Periodic Reporting for period 2 - CAPSID (Controlling Activity of Lysogenic Phages by Small Molecule Inducers and Dysregulators)

Reporting period: 2022-04-01 to 2023-09-30

The human body is host to an enormous number and diversity of microorganisms. These microorganisms play crucial roles in our body's functions and even how diseases develop. Interestingly, microorganisms have their own natural enemies, which are viruses. Some of these viruses specifically attack bacteria and are called phages. Phages can exist in two different states: while lytic phages actively take over and destroy bacteria, lysogenic phages stay in a quiet and hidden state called prophages, where they become a part of the bacterial cell's genetic blueprint. As the bacteria grow and divide, these prophages are copied and passed along to the new cells. Surprisingly, this process can actually benefit the bacterial population by helping them adapt and survive. But there's a twist! Under certain circumstances, these silent prophages can suddenly wake up and become active. When this happens, they take over the bacterial cell's machinery and start making new virus particles. As a result, the bacterial cell is destroyed, and the newly made viruses go on to infect other healthy cells. In our ERC Consolidator Project CAPSID our team is delving into understanding what controls this transition of phages from their silent, lysogenic state to an active, lytic one. We are curious to find out which chemical substances are involved in this process and if microbial metabolites are capable of inducing prophages in their competitors. We also aim to develop customized small molecules that allow us to selectively control prophage activity. Investigating metabolites involved in prophage induction will give us a better understanding of the chemistry of competitive interactions of bacteria in the human microbiome. Exploiting these metabolites by chemical synthesis and developing customized compounds to control prophage activity will yield important tools for research and may even lead to new ways of tackling bacterial infections, maybe even finding alternatives to antibiotics.
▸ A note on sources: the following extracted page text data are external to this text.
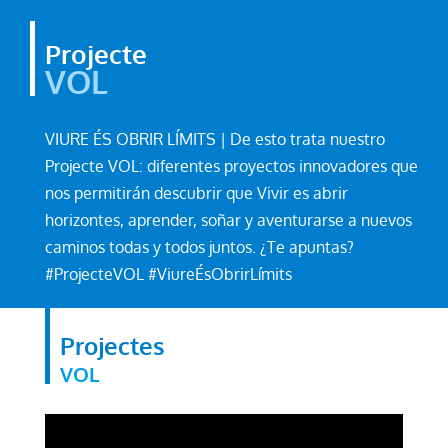
Projecte
VOL
VIURE ÉS OBRIR LÍMITS | De esto trata nuestro
Projecte VOL: diferentes proyectos innovadores que
nos permitirán descubrir que Vivir es abrir
horizontes, aprender, soñar y aventurarse a nuevos
caminos todas y todos juntos. ¿Te apuntas?
#ProjecteVOL #ViureÉsObrirLímits
Projectes
VOL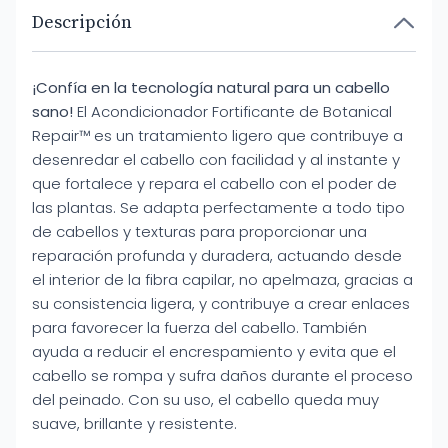
Descripción
¡Confía en la tecnología natural para un cabello
sano!
El Acondicionador Fortificante de Botanical
Repair™ es un tratamiento ligero que contribuye a
desenredar el cabello con facilidad y al instante y
que fortalece y repara el cabello con el poder de
las plantas. Se adapta perfectamente a todo tipo
de cabellos y texturas para proporcionar una
reparación profunda y duradera, actuando desde
el interior de la fibra capilar, no apelmaza, gracias a
su consistencia ligera, y contribuye a crear enlaces
para favorecer la fuerza del cabello. También
ayuda a reducir el encrespamiento y evita que el
cabello se rompa y sufra daños durante el proceso
del peinado. Con su uso, el cabello queda muy
suave, brillante y resistente.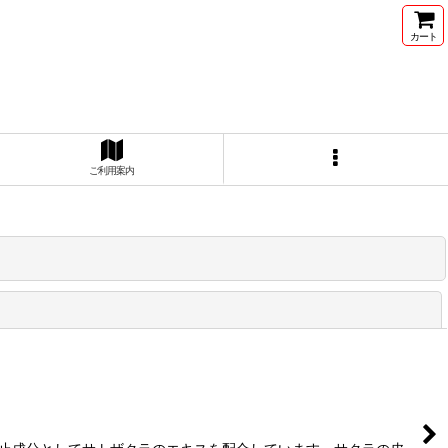
カート
ご利用案内
閉じる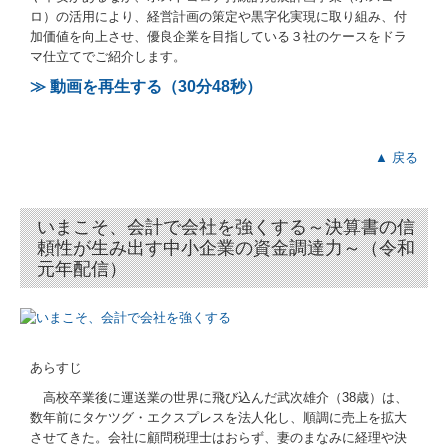
金融機関の皆様へ
ロ）の活用により、経営計画の策定や黒字化実現に取り組み、付
加価値を向上させ、優良企業を目指している３社のケースをドラ
マ仕立てでご紹介します。
巡回監査士が貴社を支援
≫ 動画を再生する（30分48秒）
貴社の業績管理体制を構築
部門別業績管理の導入
▲ 戻る
会計・給与・請求を合理化
いまこそ、会計で会社を強くする～決算書の信
建設業の会計をサポート
頼性が生み出す中小企業の資金調達力～（令和
元年配信）
病医院の開業と経営改善
医業経営情報
あらすじ
公益法人の新制度対応
高校卒業後に運送業の世界に飛び込んだ武次雄介（38歳）は、
数年前にタケツグ・エクスプレスを法人化し、順調に売上を拡大
社会福祉法人の新制度対応
させてきた。会社に顧問税理士はおらず、妻のまなみに経理や決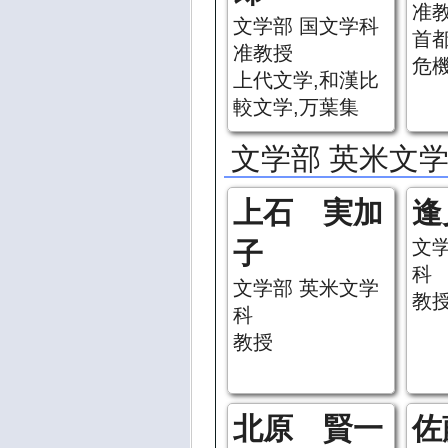
准
文学部 国文学科
首
准教授
危
上代文学,和漢比
較文学,万葉集
文学部 英米文
上石 実加
逢
文
子
科
文学部 英米文学
教
科
教授
北原 賢一
佐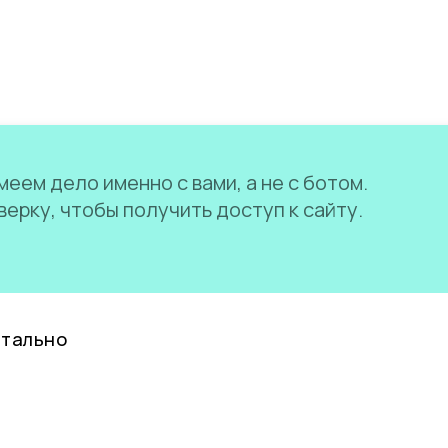
еем дело именно с вами, а не с ботом.
ерку, чтобы получить доступ к сайту.
нтально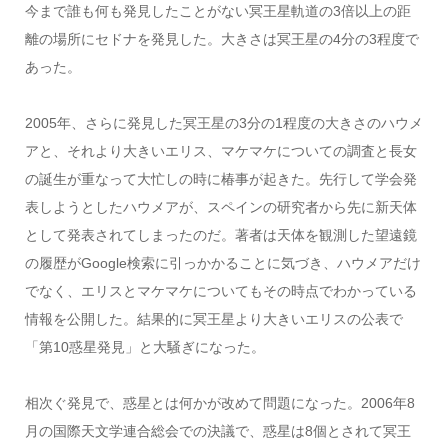
今まで誰も何も発見したことがない冥王星軌道の3倍以上の距
離の場所にセドナを発見した。大きさは冥王星の4分の3程度で
あった。
2005年、さらに発見した冥王星の3分の1程度の大きさのハウメ
アと、それより大きいエリス、マケマケについての調査と長女
の誕生が重なって大忙しの時に椿事が起きた。先行して学会発
表しようとしたハウメアが、スペインの研究者から先に新天体
として発表されてしまったのだ。著者は天体を観測した望遠鏡
の履歴がGoogle検索に引っかかることに気づき、ハウメアだけ
でなく、エリスとマケマケについてもその時点でわかっている
情報を公開した。結果的に冥王星より大きいエリスの公表で
「第10惑星発見」と大騒ぎになった。
相次ぐ発見で、惑星とは何かが改めて問題になった。2006年8
月の国際天文学連合総会での決議で、惑星は8個とされて冥王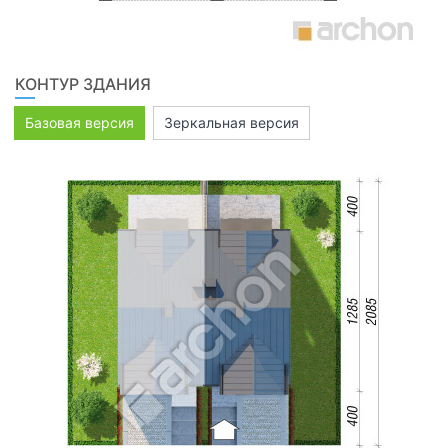
КОНТУР ЗДАНИЯ
Базовая версия
Зеркальная версия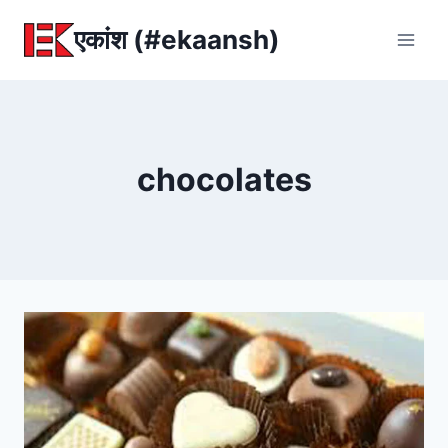
Skip
एकांश (#ekaansh)
to
content
chocolates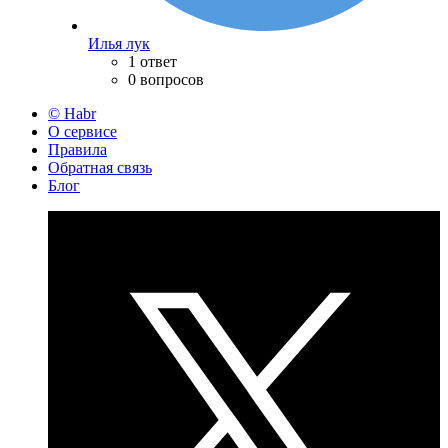
Илья лук
1 ответ
0 вопросов
© Habr
О сервисе
Правила
Обратная связь
Блог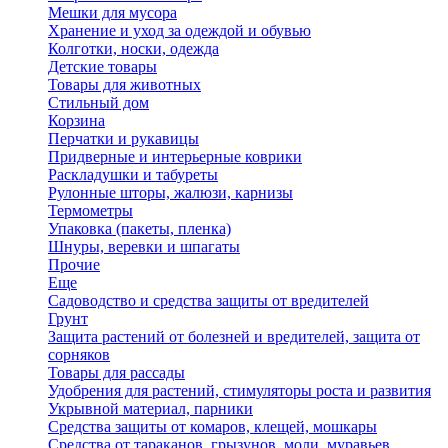
Мешки для мусора
Хранение и уход за одеждой и обувью
Колготки, носки, одежда
Детские товары
Товары для животных
Стильный дом
Корзина
Перчатки и рукавицы
Придверные и интерьерные коврики
Раскладушки и табуреты
Рулонные шторы, жалюзи, карнизы
Термометры
Упаковка (пакеты, пленка)
Шнуры, веревки и шпагаты
Прочие
Еще
Садоводство и средства защиты от вредителей
Грунт
Защита растений от болезней и вредителей, защита от
сорняков
Товары для рассады
Удобрения для растений, стимуляторы роста и развития
Укрывной материал, парники
Средства защиты от комаров, клещей, мошкары
Средства от тараканов, грызунов, моли, муравьев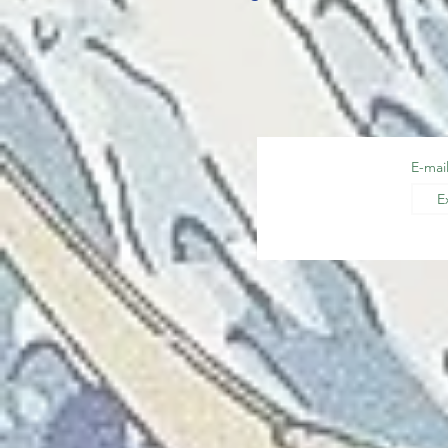
E-mai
We have screened a large variety of bacterial species and strains of the human microbiome for mutual prophage induction and elucidated the chemical structure of active metabolites. We hereby discovered one compound, pyochelin, which is produced by the bacterium Pseudomonas aeruginosa and triggers the conversion of a prophage, residing in a strain of the species Staphylococcus aureus, from a silent companion into a deadly parasite. Our study also shows that a chemical trigger of prophage induction can exhibit selectivity on species and even phage level. We have also made major steps to unveil the mode of action of pyochelin by biochemical investigations into its mechanism within the cell.
The discovery of pyochelin as species- and prophage selective inducer demonstrates the first known case of microbial interactions between species mediated by prophage inducers. Our study also provides the first evidence that chemical signaling agents can exhibit selectivity for specific phages in a polylysogenic bacterial host strain. We will further elucidate the molecular basis for this unprecedented selectivity and investigate if there are other molecules with prophage inducing activities.